Note that the cluster could produce other value streams as well; the 10,000 requests per day still leave it 88% idle, so it could run lower-priority batch computations at the same time.

At a smaller scale, you could imagine 32 users using US$58 Raspberry Pi 3s (US$1900 total) submitting 250-millisecond tasks to a shared dual-GP100 rackmount box (US$3500), which has the number-crunching power of 50000 Pis. At the same 100-task-per-hour pace, nearly all of the tasks will be completed in under 500ms, though the Pi would need four hours to complete one of them — in effect, at this low utilization, each of the 32 users are getting nearly the full benefit of a GP100 or two, for only US$170 each.

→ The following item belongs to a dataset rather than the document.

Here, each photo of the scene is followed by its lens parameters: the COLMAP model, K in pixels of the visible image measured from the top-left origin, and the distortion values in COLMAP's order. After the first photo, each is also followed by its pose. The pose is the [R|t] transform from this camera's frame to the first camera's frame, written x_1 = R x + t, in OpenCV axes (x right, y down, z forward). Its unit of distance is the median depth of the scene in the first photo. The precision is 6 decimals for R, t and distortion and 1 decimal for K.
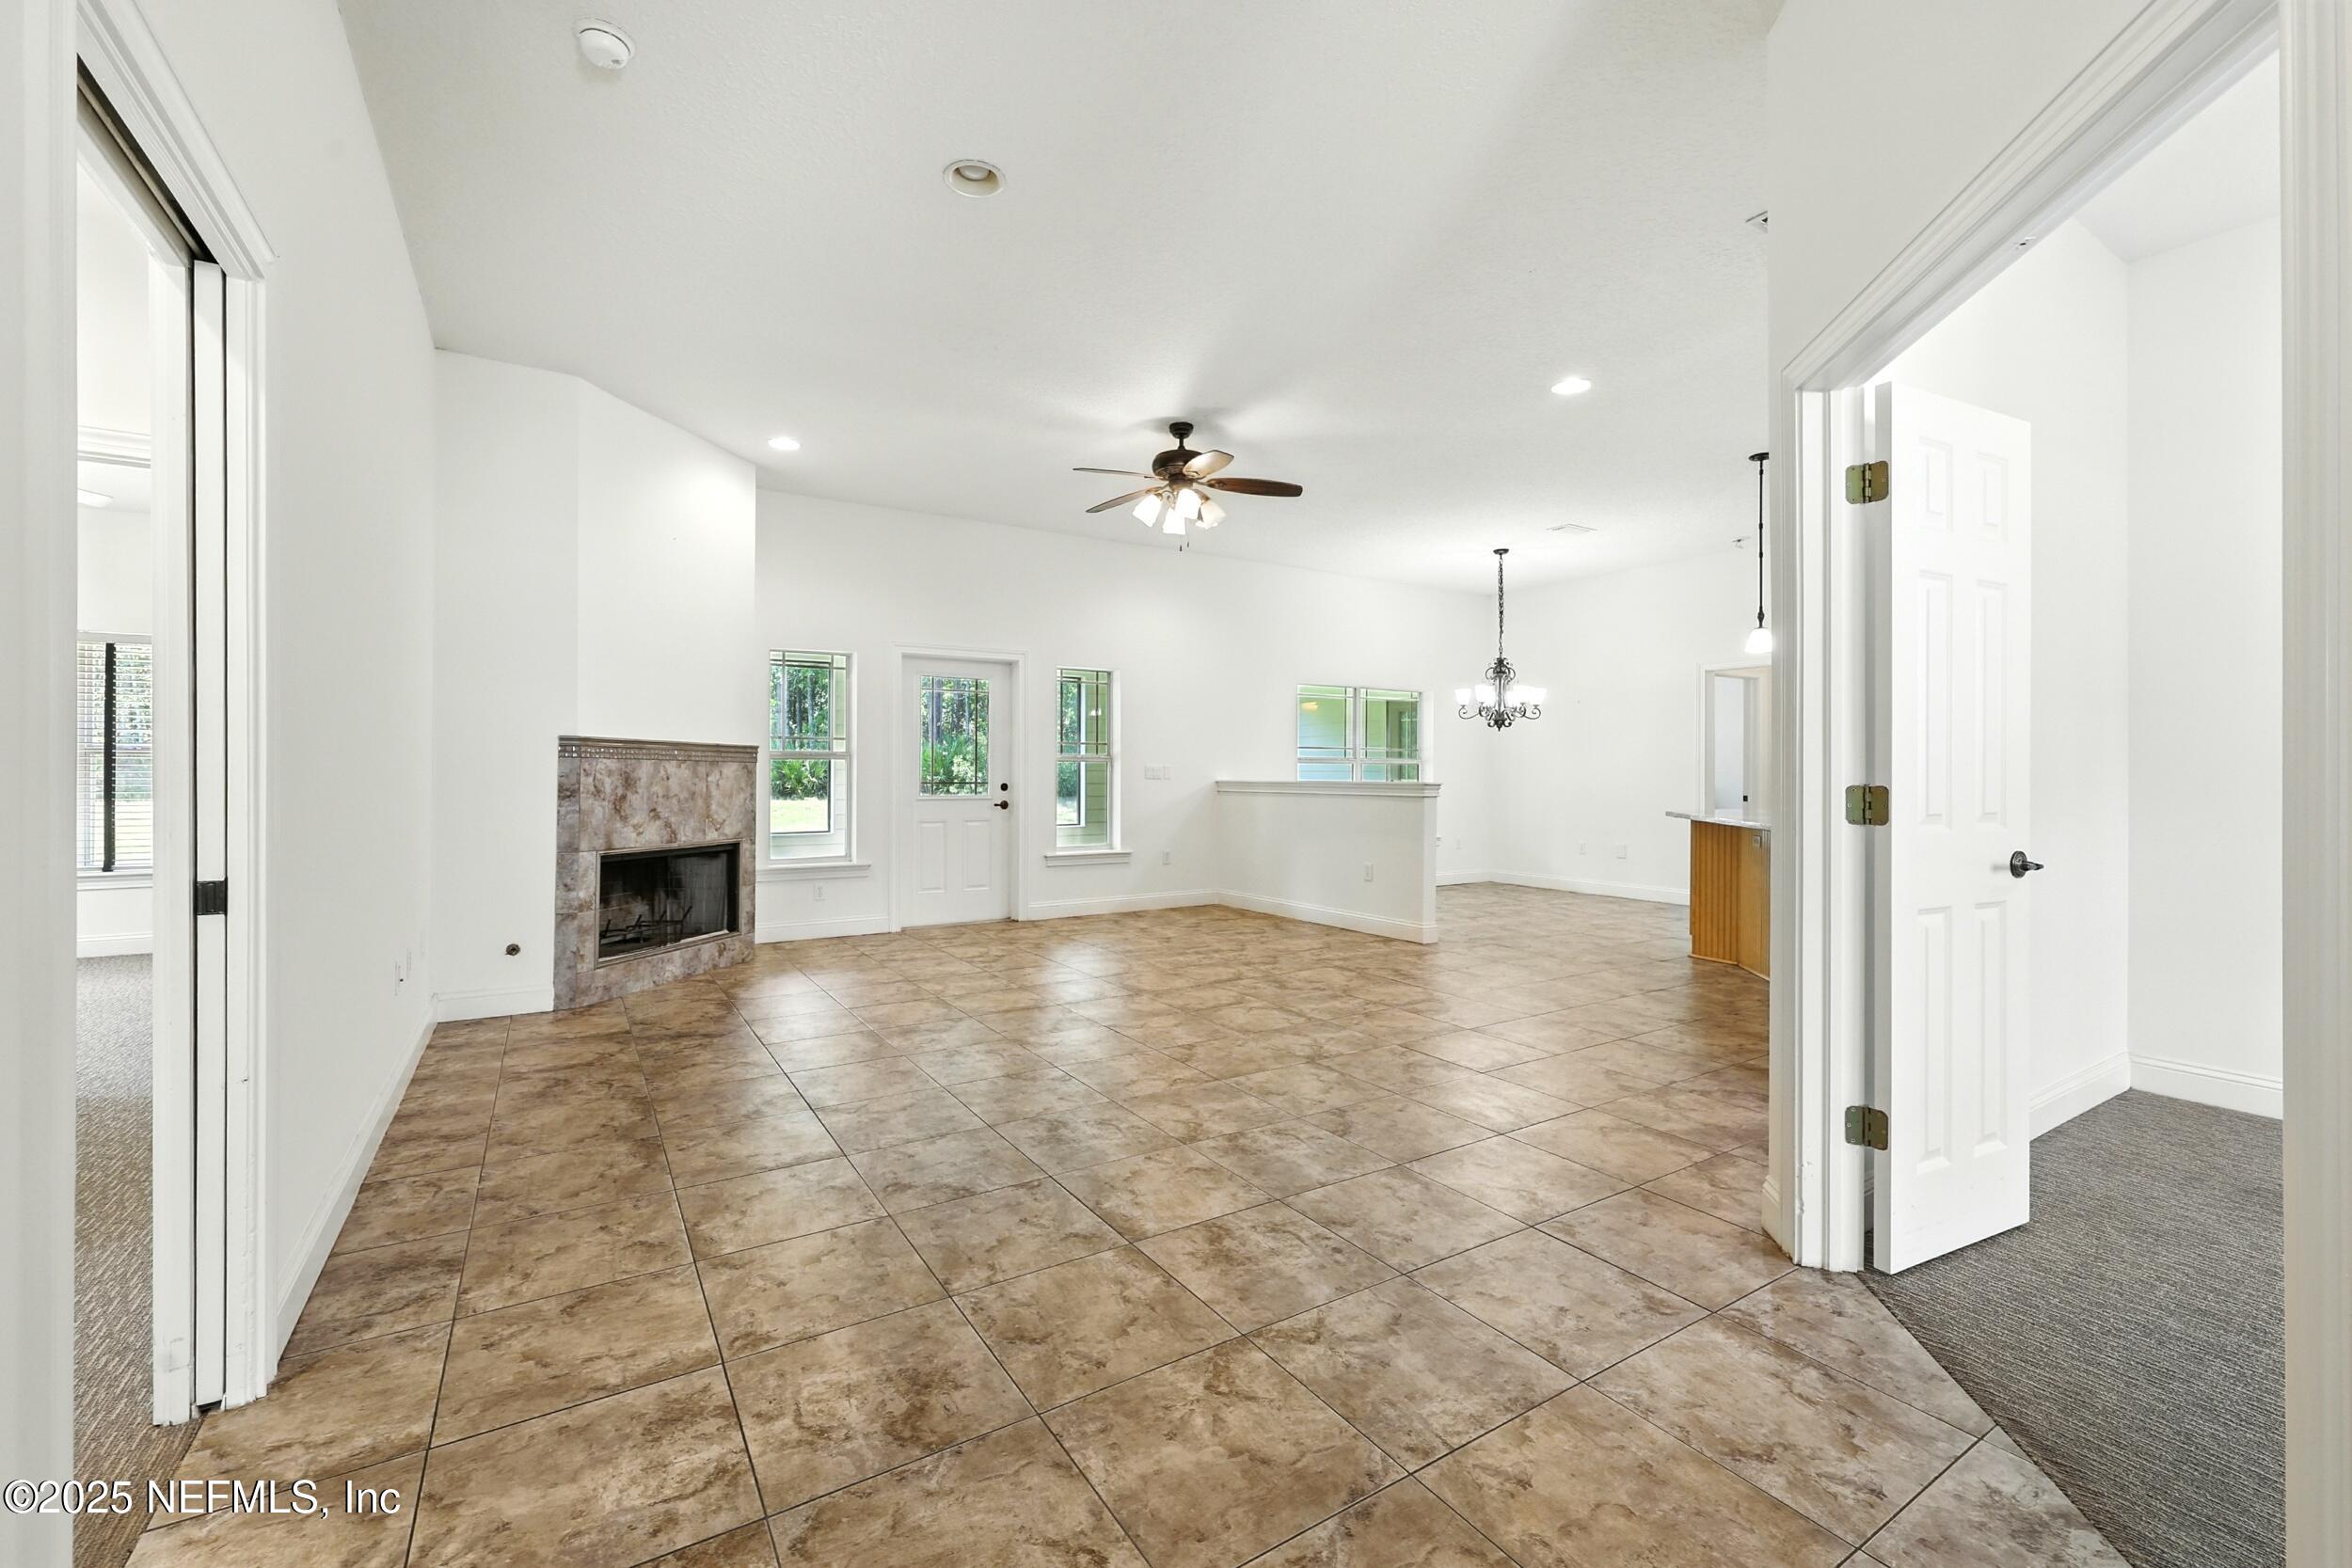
lens RADIAL K [[965.6, 0, 1170.2], [0, 965.6, 773.9], [0, 0, 1]] dist [-0.000273, -0.000016]
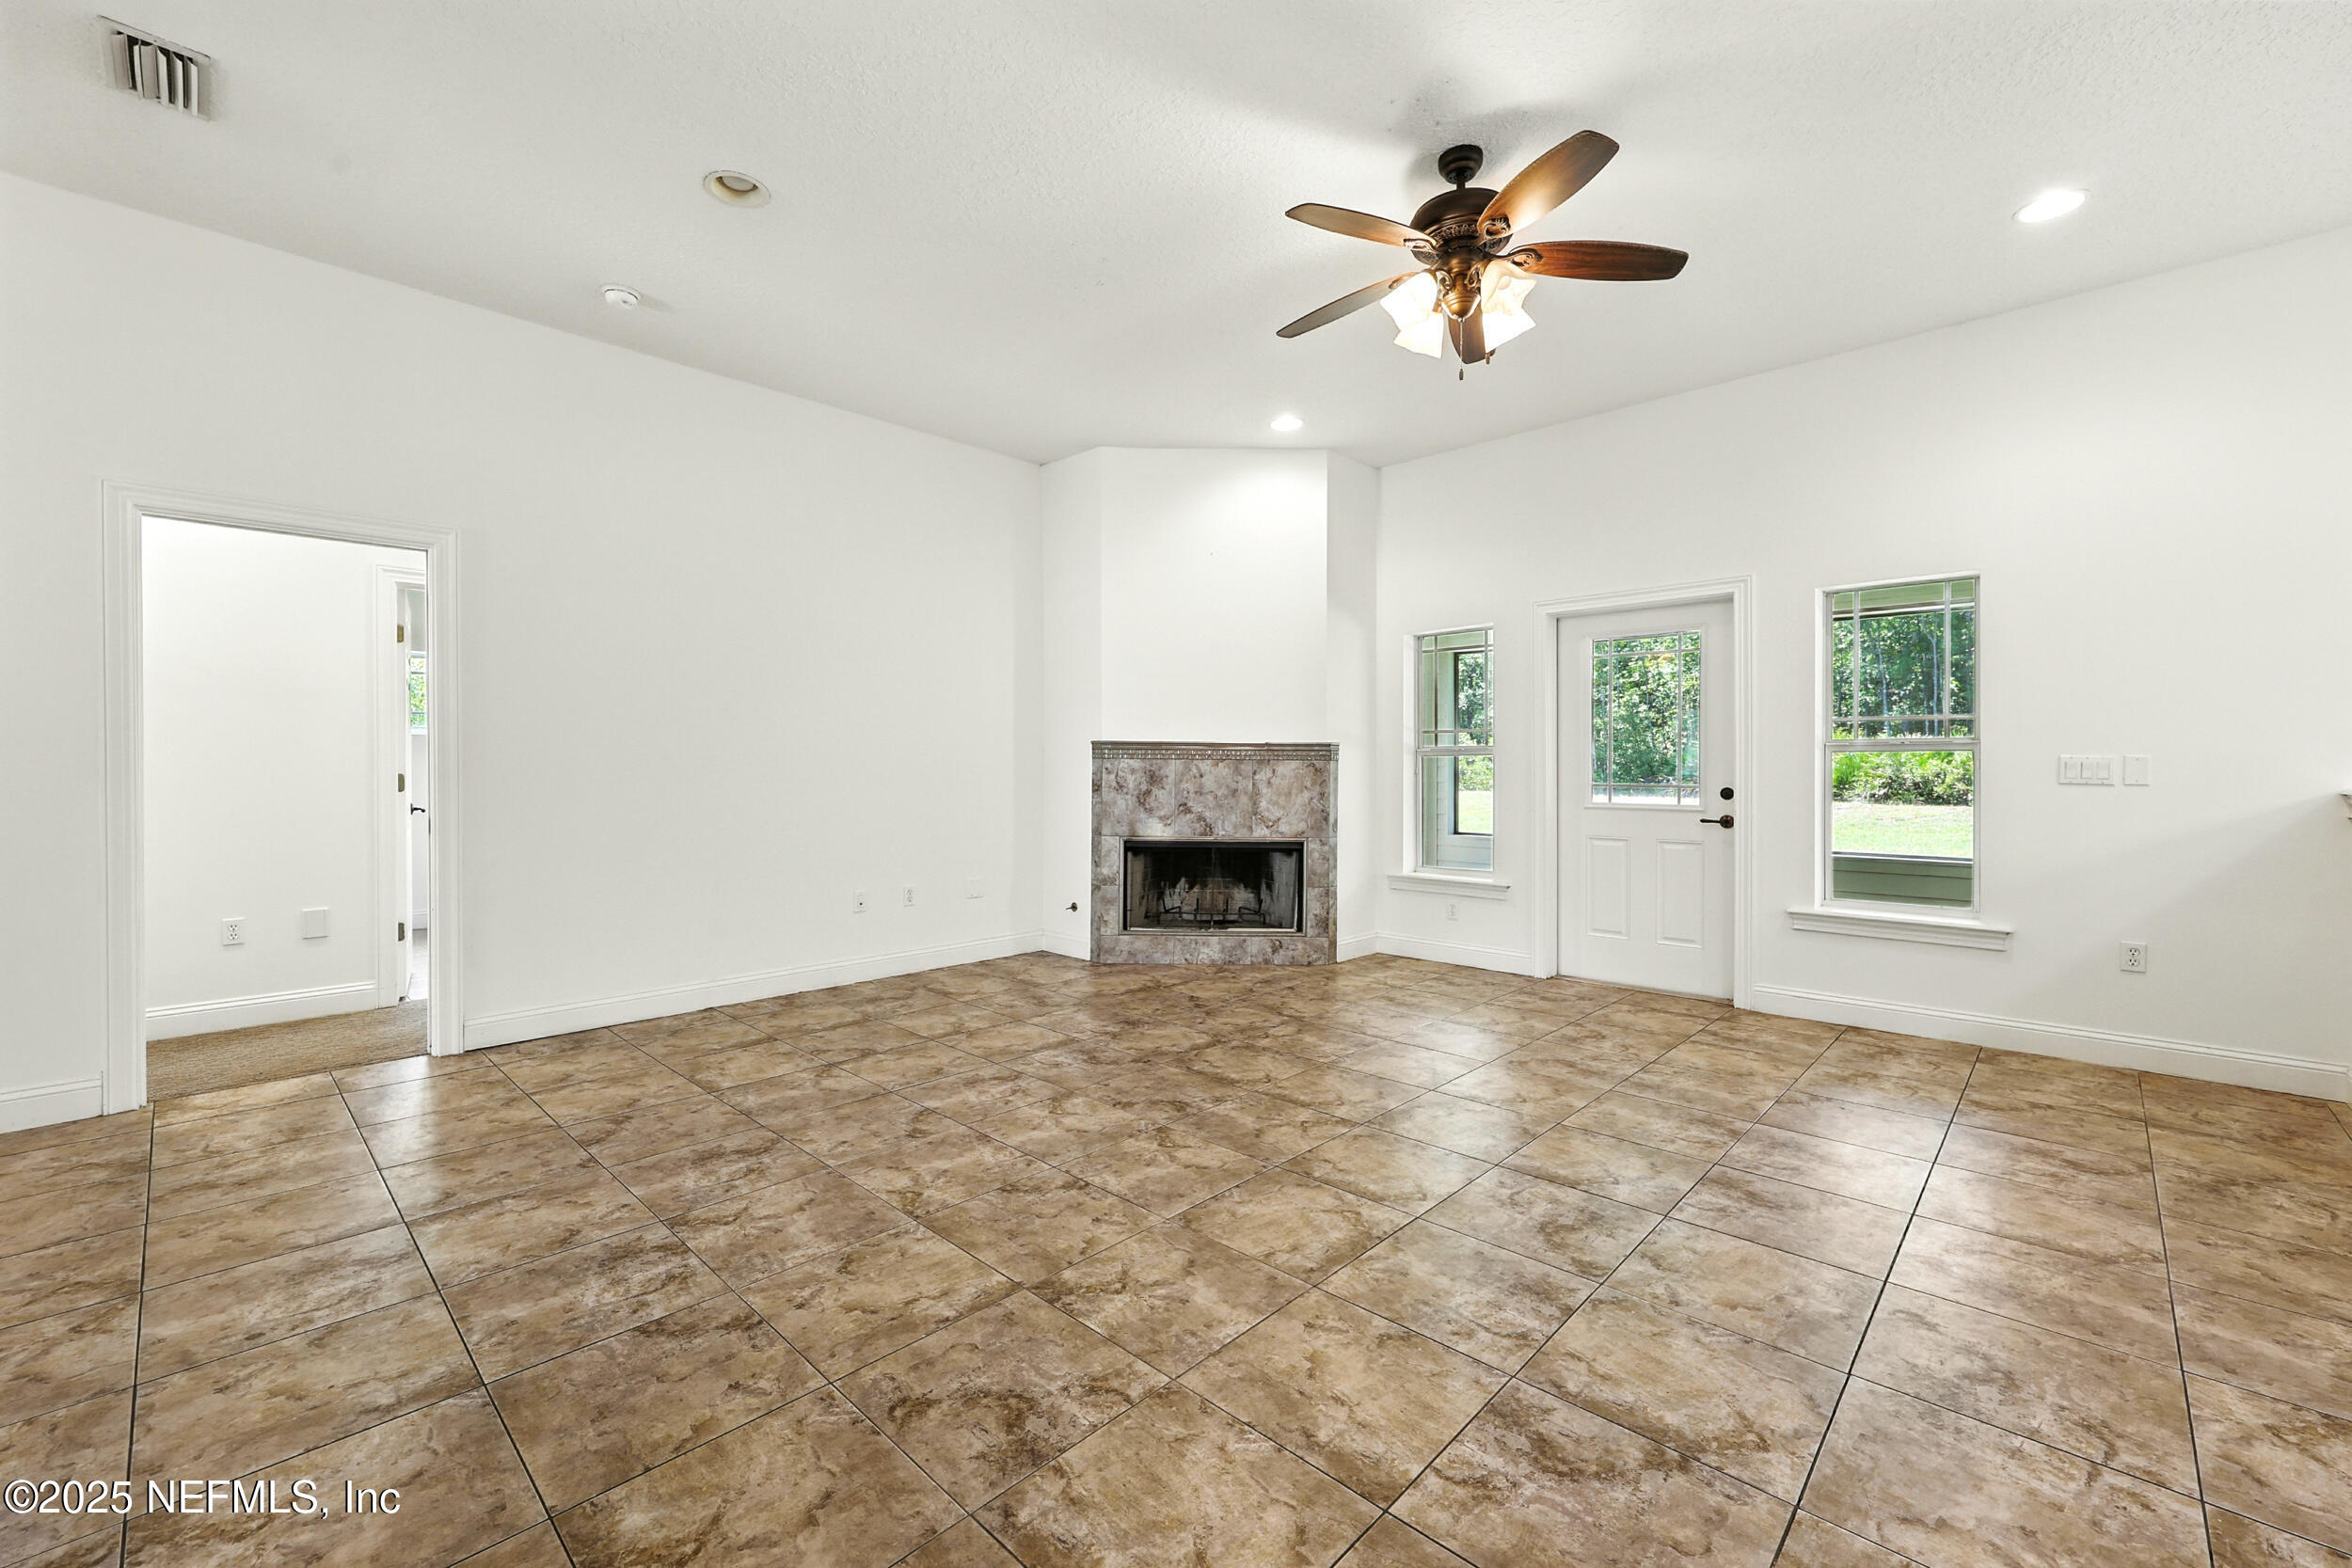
lens RADIAL K [[958.1, 0, 1161.7], [0, 958.1, 781.2], [0, 0, 1]] dist [0.000288, -0.000010]
pose [[0.233225, 0.011497, -0.972355, 0.524915], [-0.002029, 0.999934, 0.011336, -0.001921], [0.972421, -0.000671, 0.233233, 0.708506]]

(The costs for the rackmount box may be a bit low. The US$430 motherboard I linked earlier has 18 memory slots and supports up to 144 GiB of RAM; for another US$720 you could give it 72GiB of RAM, which would work out to 2¼ GiB per user, which might be a bit low. The motherboard, a single US$215 CPU, and 72GiB of RAM work out to US$1365, bringing the total cost of the shared computer to US$4365, adding an extra US$42 per user, US$136 of shared computer per user and US$194 per user in total.)

This is one reason Google (and, presumably, Facebook) is so effective at beating competition: it has been standard practice for more than a decade that everyday engineers can fire off a 10,000-CPU computation and see results within a few minutes — though not, at the time, less than a second.